How can operators make sure they monetize the investments required to implement TV Everywhere? What will they use to demonstrate viewer engagement to their advertisers? Reliable and complete analytics are not just useful; they will be critical to the success of TV Everywhere.
The key measure operators need to understand is audience size: the number of peak concurrent and total unique viewers broken down by content. However, there are substantial challenges in getting these measures and in breaking them down to draw informative conclusions.
First, many of the newer video streaming technologies, especially those used for delivery to iPads and other mobile devices, break video streams into 10-second chunks and encode each chunk at multiple bitrates. With this, the player can adapt to changes in network speed or device load by dropping down to a lower bitrate chunk or maximize viewing quality by switching to higher bitrate chunks.
That works beautifully in some cases but, for traditional video delivery reporting, it creates a nightmare of data. A single half-hour episode of video could result in the delivery of 1,000 unique files. Top 10 or even top 100 lists by filename don’t provide any insight. Instead, analytics packages must put these files into meaningful collections and report by these groups.
Furthermore, typical video log files record usage by IP address. Multiple users may sit behind a single public IP address. A truer measure of unique viewership requires the tracking individual player devices in addition to the IP address. Here are more examples of the benefits of high-quality analytics:
Analytics can provide precise counts of ad views. Player logic can be managed by the publisher to enforce ad views, whether pre-roll or interstitial.
Despite the complications, analytics for Internet delivery have the potential to provide a much richer picture of audience engagement than typical broadcast measures.
Sophisticated analytics can provide measures of viewing time for any content source by minute or even second. They can provide measures of audience by geography, by country and state or Nielsen DMA metro. They can show how viewers are connecting, whether by mobile network or through broadband connection. Analytics also can provide some or all of this data in real time so that program managers know immediately where their audience is.
As a premium offering by broadband providers, TV Everywhere must offer a high-quality viewing experience while ensuring that quality when many parts of the delivery chain may not be directly under their control.

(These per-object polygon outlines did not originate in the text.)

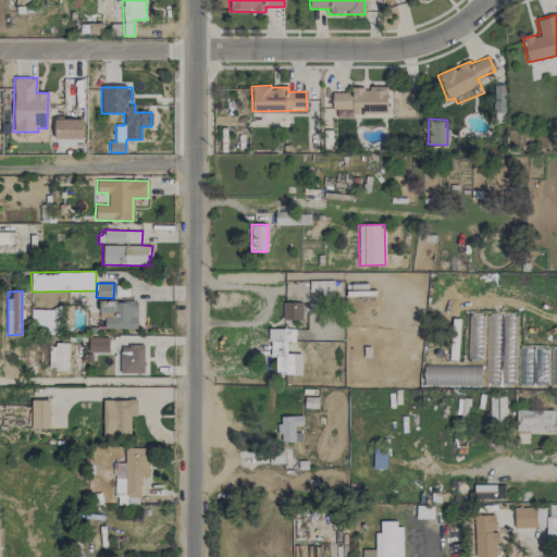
[(137,329),(137,302),(99,301),(99,317),(104,317),(104,329),(137,329)]
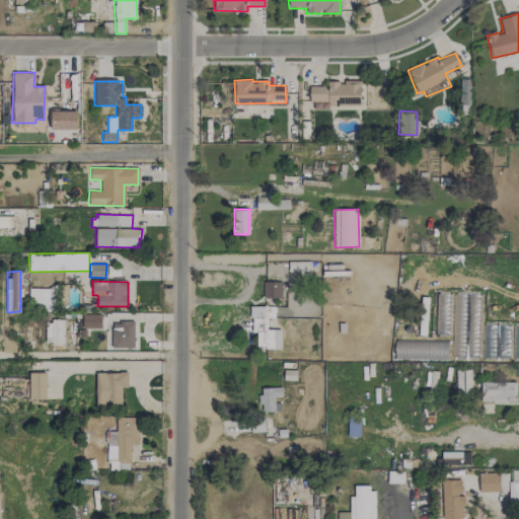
[(281,298),(282,282),(264,282),(264,298),(281,298)]
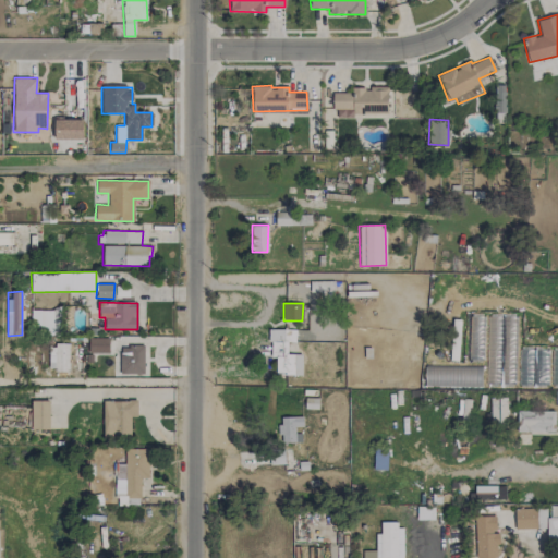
[(41,335),(61,334),(61,310),(31,311),(31,328),(41,328),(41,335)]
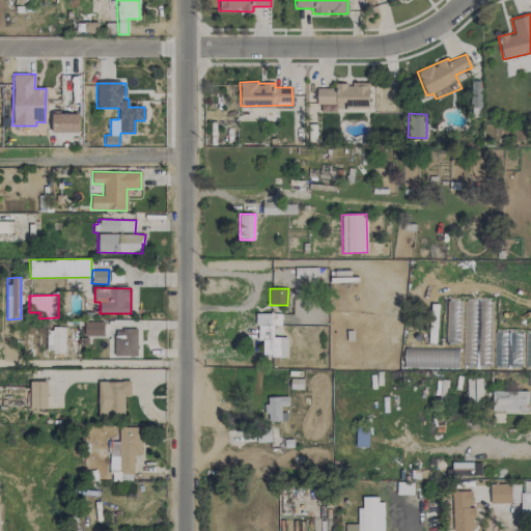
[(287,337),(273,337),(273,325),(281,326),(281,313),(257,313),(257,340),(262,340),(262,357),(287,357),(287,337)]
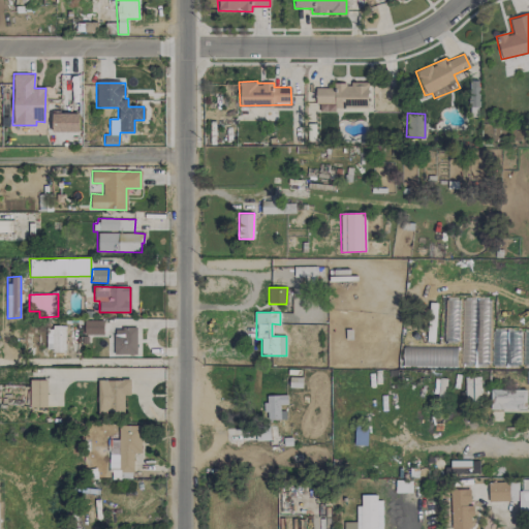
[(103,335),(102,320),(84,320),(84,335),(103,335)]
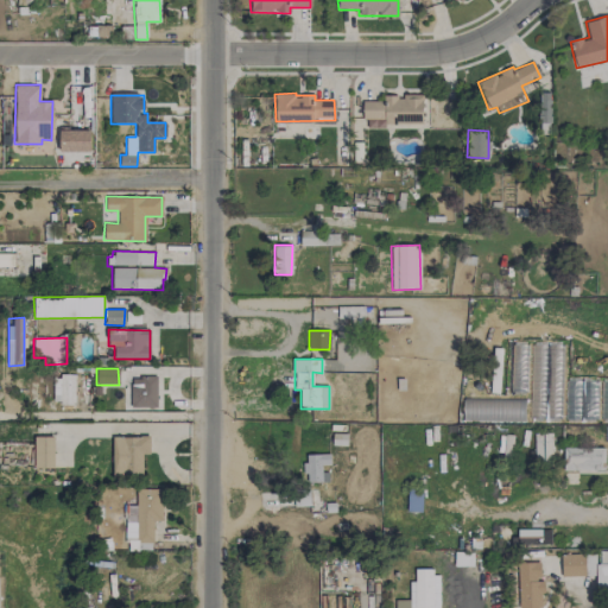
[(59,411),(77,411),(77,374),(52,375),(52,401),(59,401),(59,411)]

Key metrics of quality include delay-to-play start time, play start failures and counts of re-buffering – where the video pauses or stutters because the network or player can’t keep up. Tracking these events by content, by client “eyeball” network, by the Content Delivery Network (CDN) partner or by geography – all possible via analytics – can be used to manage and improve service quality.

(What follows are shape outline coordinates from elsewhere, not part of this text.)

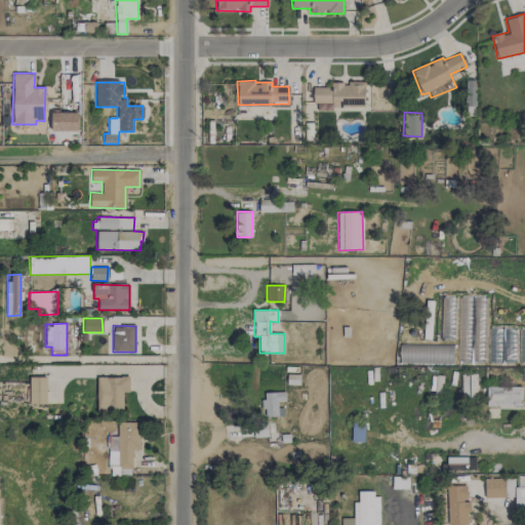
[(399,363),(452,364),(452,345),(400,344),(399,363)]
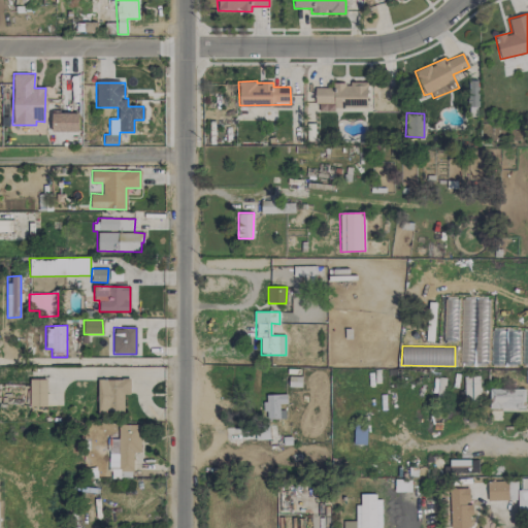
[(479,375),(463,376),(464,403),(480,403),(479,375)]
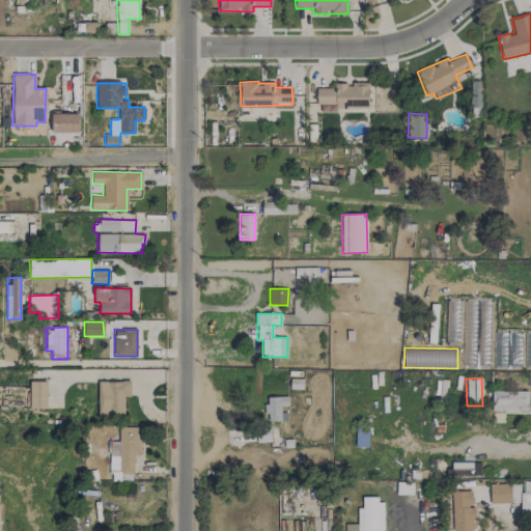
[(30,409),(47,409),(47,382),(30,381),(30,409)]
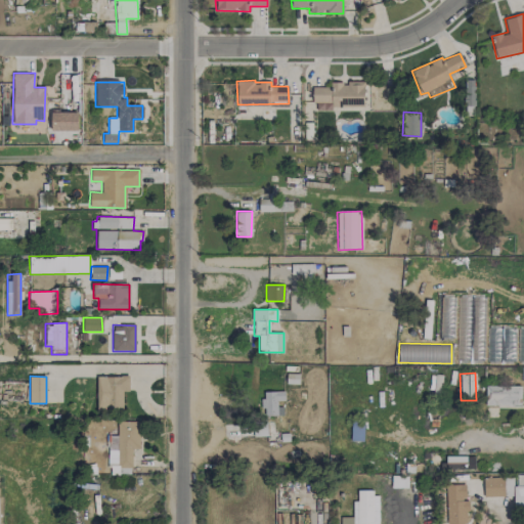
[(123,408),(123,391),(129,391),(129,376),(96,377),(97,408),(123,408)]
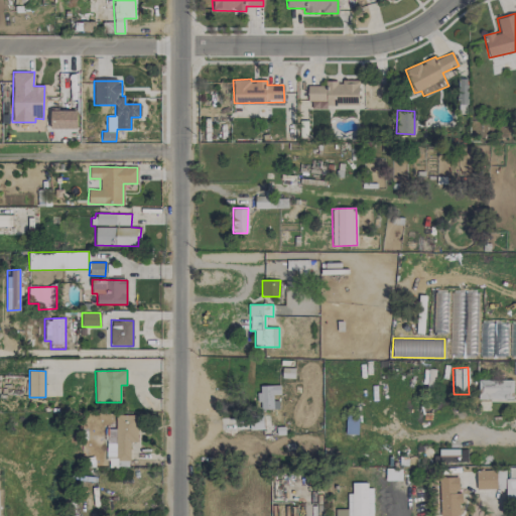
[(513,399),(513,380),(478,380),(478,400),(513,399)]
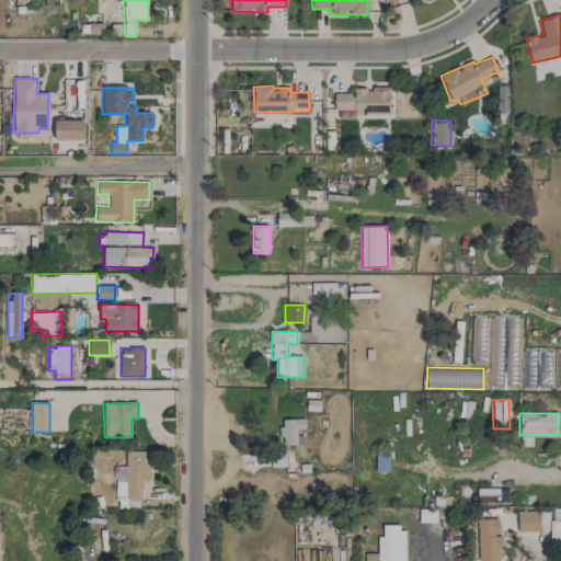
[(283,445),(302,445),(302,432),(305,432),(305,419),(282,420),(283,445)]
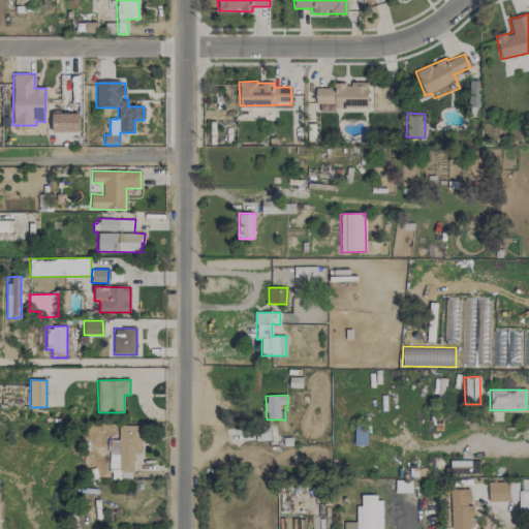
[(141,453),(141,426),(118,426),(117,454),(110,454),(109,478),(132,479),(133,453),(141,453)]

Reporting and analytics for broadcast television is dominated by a single set of metrics from a single provider. This is sufficient for a single business model – ad sales – supporting a consistent user experience – linear TV. However, TV Everywhere will evolve with a multitude of user experiences and business models. One size will not fit all, and getting a handle on unique viewers and experience quality will call for robust and flexible measurement tools.
jae H. Roh is senior director/Product Management overseeing online tools at Level 3. Contact him at firstname.lastname@example.org.
>> Premium Sports A major professional league that has retained its Internet delivery rights relies on real-time reporting of viewers. Live game video is available on a subscription basis for the season on the PC, the iPad and the iPhone. Managers receive e-mail updates every 15 minutes of peak viewership and delivery volumes during live game simulcasts. The next day, they use a custom desktop app provided to report viewers and viewing time by game across multiple devices and multiple delivery technologies to view trends across the season. The league also uses metrics of delivery quality to manage CDN delivery, allocating the majority of their traffic to their network partner demonstrating the highest-quality viewer experience.
>> Live Simulcast A major satellite broadcaster simulcasts several dozen channels over the Internet to PCs, mobile devices and set-top boxes. It also uses Content Analytics reporting. In addition to audience counts by channel, it can break out viewership by video quality level to gauge its investment in encoding formats, and bitrate by device type. The broadcaster can monitor enforcement of geography-based rights restrictions on content distribution, for which there also is a sophisticated slate/blackout management system. Aggregate traffic statistics showing net flows of IP traffic help it manage relationships with other operators.